▶ [WORK TASK]: Count every line in the following entries where the word "text" appears. Give the count alone.

--------

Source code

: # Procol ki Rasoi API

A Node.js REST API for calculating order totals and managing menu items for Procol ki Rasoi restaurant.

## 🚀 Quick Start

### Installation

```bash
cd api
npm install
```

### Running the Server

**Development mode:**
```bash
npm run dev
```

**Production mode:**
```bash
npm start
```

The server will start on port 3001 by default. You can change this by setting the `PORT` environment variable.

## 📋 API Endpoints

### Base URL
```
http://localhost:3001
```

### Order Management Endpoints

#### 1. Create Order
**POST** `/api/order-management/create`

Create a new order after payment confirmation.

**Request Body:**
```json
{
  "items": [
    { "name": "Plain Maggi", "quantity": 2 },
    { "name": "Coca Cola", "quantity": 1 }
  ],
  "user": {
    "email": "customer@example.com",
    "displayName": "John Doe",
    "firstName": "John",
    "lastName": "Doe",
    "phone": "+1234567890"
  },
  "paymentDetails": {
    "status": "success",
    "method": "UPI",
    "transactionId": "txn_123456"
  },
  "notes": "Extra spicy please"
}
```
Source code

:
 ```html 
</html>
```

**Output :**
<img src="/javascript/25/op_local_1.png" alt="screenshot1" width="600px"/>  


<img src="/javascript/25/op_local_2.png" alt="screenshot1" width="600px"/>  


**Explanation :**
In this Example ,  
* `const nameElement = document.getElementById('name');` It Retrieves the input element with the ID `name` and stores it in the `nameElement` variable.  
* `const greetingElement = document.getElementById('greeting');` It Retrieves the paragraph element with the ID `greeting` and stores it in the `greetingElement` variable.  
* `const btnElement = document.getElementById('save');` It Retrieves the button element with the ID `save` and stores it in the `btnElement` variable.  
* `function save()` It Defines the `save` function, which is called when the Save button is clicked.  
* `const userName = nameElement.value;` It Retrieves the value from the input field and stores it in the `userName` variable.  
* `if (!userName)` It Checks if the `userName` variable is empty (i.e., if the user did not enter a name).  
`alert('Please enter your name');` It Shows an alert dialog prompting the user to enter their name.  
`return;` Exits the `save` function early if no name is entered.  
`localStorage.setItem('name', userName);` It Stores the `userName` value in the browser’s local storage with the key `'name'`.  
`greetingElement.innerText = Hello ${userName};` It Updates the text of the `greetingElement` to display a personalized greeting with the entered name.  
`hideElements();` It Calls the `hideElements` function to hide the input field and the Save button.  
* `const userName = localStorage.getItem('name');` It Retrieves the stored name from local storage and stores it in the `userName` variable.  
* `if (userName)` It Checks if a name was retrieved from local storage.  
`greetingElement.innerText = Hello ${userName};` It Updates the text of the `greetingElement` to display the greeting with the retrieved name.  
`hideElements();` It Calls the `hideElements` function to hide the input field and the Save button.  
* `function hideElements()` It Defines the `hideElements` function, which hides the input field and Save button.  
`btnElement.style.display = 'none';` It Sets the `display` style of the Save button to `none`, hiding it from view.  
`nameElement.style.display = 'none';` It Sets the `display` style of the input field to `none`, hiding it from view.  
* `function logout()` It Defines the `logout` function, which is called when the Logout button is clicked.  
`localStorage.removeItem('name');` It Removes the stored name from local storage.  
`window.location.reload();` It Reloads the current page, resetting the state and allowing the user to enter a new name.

--------

▶ [ANSWER BELOW]: 2